──────── MATERIAL TO PROCESS ────────

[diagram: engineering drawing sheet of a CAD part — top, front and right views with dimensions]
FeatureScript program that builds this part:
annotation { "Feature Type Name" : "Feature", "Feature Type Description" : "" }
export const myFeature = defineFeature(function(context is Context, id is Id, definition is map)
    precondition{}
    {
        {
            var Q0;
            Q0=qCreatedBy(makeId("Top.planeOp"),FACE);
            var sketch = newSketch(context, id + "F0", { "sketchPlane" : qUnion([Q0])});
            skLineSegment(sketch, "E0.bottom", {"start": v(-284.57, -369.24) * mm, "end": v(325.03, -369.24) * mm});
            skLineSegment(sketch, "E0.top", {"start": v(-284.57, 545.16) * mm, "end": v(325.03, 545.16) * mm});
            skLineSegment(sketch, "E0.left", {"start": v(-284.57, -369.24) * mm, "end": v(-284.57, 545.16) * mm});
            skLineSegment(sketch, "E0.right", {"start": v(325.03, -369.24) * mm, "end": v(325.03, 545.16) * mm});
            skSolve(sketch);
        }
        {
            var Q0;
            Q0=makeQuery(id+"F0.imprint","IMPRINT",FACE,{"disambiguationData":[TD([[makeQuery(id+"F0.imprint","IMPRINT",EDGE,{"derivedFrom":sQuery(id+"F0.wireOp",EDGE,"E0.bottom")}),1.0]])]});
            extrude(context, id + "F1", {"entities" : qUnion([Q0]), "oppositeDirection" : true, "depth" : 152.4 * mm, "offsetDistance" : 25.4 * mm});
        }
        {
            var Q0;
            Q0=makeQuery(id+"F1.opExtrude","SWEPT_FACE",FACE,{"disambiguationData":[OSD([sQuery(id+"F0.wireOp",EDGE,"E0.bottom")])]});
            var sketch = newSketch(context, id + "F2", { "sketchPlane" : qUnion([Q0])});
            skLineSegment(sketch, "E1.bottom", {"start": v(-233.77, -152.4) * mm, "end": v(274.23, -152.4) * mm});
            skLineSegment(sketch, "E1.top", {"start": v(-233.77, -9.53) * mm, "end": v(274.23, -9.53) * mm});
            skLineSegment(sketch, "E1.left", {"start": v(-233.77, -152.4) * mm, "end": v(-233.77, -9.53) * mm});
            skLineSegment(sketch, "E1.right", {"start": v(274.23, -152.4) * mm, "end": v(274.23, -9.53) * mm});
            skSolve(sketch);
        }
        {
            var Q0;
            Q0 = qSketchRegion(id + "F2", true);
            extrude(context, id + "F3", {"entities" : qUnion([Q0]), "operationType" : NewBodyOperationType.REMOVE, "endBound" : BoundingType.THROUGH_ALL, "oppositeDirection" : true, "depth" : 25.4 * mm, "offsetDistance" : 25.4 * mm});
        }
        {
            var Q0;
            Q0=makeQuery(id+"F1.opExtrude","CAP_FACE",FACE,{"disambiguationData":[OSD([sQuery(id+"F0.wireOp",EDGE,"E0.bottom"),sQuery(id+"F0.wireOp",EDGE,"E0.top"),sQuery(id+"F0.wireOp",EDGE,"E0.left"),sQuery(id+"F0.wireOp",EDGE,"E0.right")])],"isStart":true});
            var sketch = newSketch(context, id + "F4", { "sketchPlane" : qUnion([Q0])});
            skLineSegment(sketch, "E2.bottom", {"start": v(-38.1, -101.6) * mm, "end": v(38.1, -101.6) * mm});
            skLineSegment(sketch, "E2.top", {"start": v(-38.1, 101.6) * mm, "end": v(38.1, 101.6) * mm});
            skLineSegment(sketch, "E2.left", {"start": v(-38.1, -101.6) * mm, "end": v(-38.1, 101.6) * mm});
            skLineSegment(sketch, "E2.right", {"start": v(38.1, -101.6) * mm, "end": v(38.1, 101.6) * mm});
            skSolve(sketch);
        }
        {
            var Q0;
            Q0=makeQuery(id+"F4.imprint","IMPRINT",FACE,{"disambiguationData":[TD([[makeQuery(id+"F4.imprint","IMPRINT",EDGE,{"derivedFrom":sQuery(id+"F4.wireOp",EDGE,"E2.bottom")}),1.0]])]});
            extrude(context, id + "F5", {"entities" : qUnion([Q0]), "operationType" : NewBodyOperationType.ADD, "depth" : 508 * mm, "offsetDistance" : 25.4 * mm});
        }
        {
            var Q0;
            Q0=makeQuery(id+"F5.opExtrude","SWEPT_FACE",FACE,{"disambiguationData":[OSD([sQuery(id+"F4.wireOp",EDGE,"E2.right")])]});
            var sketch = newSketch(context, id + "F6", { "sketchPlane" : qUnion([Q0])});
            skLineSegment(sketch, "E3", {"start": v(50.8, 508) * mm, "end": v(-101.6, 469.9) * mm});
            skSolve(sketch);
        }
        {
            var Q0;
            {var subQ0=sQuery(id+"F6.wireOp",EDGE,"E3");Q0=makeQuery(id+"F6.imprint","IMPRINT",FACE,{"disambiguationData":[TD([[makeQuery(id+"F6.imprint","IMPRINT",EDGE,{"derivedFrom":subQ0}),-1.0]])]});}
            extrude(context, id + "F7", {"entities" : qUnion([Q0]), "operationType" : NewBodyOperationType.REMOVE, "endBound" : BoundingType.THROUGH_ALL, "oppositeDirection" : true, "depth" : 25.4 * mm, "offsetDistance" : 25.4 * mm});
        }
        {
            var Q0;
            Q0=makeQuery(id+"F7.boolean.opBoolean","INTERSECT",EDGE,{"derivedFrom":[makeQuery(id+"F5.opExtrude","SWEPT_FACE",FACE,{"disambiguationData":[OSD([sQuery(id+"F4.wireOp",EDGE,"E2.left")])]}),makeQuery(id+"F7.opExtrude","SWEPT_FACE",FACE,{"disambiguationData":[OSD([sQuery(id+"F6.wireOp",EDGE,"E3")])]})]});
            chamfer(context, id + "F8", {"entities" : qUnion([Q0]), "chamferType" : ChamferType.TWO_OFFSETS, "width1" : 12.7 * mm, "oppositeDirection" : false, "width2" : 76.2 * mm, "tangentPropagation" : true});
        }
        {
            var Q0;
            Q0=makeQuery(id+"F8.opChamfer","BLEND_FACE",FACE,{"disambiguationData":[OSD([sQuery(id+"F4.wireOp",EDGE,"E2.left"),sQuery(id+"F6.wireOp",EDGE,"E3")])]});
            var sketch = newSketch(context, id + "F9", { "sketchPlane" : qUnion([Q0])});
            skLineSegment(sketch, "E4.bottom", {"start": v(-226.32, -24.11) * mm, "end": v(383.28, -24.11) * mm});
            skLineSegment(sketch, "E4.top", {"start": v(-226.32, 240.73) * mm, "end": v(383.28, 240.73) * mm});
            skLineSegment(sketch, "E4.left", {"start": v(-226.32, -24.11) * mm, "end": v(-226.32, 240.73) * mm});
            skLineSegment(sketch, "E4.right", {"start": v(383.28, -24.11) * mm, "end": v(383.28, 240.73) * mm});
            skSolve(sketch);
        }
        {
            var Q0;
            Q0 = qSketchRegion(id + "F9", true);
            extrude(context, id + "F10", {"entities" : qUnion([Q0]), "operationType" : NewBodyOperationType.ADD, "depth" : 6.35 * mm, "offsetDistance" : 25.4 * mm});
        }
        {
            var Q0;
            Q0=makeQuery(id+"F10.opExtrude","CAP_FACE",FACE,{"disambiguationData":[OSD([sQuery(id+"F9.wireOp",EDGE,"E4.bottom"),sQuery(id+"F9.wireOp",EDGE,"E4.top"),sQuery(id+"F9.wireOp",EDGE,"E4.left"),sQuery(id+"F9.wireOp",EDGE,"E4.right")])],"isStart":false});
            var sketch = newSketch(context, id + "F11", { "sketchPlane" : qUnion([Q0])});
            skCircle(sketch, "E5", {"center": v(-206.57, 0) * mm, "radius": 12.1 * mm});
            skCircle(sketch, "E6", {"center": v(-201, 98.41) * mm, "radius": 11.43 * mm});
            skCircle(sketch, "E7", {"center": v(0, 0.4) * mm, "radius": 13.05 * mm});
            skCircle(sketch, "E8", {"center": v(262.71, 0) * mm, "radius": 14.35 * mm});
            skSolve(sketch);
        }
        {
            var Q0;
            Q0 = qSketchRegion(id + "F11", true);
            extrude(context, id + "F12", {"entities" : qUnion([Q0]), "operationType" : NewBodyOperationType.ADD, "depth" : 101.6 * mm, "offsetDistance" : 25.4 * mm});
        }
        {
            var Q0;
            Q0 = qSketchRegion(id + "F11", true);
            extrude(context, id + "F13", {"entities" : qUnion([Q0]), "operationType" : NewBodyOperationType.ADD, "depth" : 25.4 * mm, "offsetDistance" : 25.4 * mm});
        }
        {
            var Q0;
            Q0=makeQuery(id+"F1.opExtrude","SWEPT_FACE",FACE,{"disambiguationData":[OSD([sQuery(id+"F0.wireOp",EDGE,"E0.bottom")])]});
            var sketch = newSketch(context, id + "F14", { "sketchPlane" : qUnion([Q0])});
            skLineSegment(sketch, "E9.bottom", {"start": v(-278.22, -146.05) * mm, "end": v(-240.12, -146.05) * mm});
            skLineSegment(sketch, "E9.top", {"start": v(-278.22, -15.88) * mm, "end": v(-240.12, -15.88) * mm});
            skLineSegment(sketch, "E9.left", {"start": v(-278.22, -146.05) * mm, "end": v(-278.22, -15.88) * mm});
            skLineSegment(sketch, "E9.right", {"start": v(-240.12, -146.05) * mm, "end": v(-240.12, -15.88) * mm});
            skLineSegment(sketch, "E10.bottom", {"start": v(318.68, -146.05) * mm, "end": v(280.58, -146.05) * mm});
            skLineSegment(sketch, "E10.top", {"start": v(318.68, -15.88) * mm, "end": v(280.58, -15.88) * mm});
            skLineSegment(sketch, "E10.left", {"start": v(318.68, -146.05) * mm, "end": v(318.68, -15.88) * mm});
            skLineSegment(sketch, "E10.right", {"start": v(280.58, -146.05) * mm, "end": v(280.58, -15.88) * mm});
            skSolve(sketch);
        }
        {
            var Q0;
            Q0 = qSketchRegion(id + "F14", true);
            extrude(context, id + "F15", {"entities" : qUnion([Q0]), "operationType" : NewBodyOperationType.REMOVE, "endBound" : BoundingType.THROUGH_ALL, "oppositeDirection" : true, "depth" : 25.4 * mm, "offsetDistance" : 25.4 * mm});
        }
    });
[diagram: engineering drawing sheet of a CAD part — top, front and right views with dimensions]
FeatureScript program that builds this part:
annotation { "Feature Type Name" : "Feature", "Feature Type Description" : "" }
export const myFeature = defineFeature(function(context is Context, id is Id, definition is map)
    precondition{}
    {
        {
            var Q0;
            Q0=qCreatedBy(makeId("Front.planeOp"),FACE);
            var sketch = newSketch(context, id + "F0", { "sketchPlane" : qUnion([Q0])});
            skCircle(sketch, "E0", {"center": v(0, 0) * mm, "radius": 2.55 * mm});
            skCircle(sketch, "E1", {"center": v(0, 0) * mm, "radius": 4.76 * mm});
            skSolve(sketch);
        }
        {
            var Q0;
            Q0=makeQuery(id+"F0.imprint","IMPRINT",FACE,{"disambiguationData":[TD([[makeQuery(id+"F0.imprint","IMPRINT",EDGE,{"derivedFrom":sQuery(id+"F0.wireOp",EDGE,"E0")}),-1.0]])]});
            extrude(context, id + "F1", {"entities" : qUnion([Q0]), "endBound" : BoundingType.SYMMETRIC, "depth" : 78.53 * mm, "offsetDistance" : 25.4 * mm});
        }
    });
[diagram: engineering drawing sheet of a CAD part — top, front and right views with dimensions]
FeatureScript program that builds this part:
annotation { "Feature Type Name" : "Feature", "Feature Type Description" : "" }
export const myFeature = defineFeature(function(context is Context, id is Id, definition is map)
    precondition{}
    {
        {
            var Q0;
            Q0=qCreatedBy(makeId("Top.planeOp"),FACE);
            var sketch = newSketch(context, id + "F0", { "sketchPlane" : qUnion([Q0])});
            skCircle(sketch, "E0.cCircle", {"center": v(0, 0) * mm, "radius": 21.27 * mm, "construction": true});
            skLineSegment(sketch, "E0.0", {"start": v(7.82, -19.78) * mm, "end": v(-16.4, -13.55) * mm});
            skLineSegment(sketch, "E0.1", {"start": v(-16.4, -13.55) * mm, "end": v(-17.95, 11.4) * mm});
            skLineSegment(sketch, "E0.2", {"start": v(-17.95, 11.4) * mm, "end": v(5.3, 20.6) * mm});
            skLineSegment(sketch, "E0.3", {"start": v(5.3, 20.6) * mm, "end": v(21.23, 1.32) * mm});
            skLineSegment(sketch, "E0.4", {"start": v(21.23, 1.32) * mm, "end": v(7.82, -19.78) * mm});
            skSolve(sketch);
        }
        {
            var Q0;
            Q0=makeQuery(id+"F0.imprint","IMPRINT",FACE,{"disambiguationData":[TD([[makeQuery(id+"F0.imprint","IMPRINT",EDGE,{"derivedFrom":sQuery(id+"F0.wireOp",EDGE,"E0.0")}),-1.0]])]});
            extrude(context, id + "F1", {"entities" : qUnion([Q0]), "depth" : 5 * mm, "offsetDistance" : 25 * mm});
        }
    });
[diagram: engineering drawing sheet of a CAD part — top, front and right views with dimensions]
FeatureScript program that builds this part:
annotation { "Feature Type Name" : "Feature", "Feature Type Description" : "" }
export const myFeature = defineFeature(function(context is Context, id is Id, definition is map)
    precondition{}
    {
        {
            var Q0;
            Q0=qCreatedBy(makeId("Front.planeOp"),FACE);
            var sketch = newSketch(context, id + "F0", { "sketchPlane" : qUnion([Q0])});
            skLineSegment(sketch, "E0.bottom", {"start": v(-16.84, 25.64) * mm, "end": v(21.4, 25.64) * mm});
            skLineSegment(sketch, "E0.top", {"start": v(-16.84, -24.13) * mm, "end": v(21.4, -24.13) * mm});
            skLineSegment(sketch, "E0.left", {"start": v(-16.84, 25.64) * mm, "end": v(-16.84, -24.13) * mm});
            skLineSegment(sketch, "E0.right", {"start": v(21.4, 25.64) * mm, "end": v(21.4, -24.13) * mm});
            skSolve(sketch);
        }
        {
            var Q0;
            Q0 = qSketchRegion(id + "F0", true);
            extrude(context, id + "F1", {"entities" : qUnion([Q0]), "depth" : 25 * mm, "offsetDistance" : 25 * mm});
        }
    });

────────

TASK DESCRIPTION:
Collect every line of the material above that contains the string "NewBodyOperationType".

ANSWER:
            extrude(context, id + "F3", {"entities" : qUnion([Q0]), "operationType" : NewBodyOperationType.REMOVE, "endBound" : BoundingType.THROUGH_ALL, "oppositeDirection" : true, "depth" : 25.4 * mm, "offsetDistance" : 25.4 * mm});
            extrude(context, id + "F5", {"entities" : qUnion([Q0]), "operationType" : NewBodyOperationType.ADD, "depth" : 508 * mm, "offsetDistance" : 25.4 * mm});
            extrude(context, id + "F7", {"entities" : qUnion([Q0]), "operationType" : NewBodyOperationType.REMOVE, "endBound" : BoundingType.THROUGH_ALL, "oppositeDirection" : true, "depth" : 25.4 * mm, "offsetDistance" : 25.4 * mm});
            extrude(context, id + "F10", {"entities" : qUnion([Q0]), "operationType" : NewBodyOperationType.ADD, "depth" : 6.35 * mm, "offsetDistance" : 25.4 * mm});
            extrude(context, id + "F12", {"entities" : qUnion([Q0]), "operationType" : NewBodyOperationType.ADD, "depth" : 101.6 * mm, "offsetDistance" : 25.4 * mm});
            extrude(context, id + "F13", {"entities" : qUnion([Q0]), "operationType" : NewBodyOperationType.ADD, "depth" : 25.4 * mm, "offsetDistance" : 25.4 * mm});
            extrude(context, id + "F15", {"entities" : qUnion([Q0]), "operationType" : NewBodyOperationType.REMOVE, "endBound" : BoundingType.THROUGH_ALL, "oppositeDirection" : true, "depth" : 25.4 * mm, "offsetDistance" : 25.4 * mm});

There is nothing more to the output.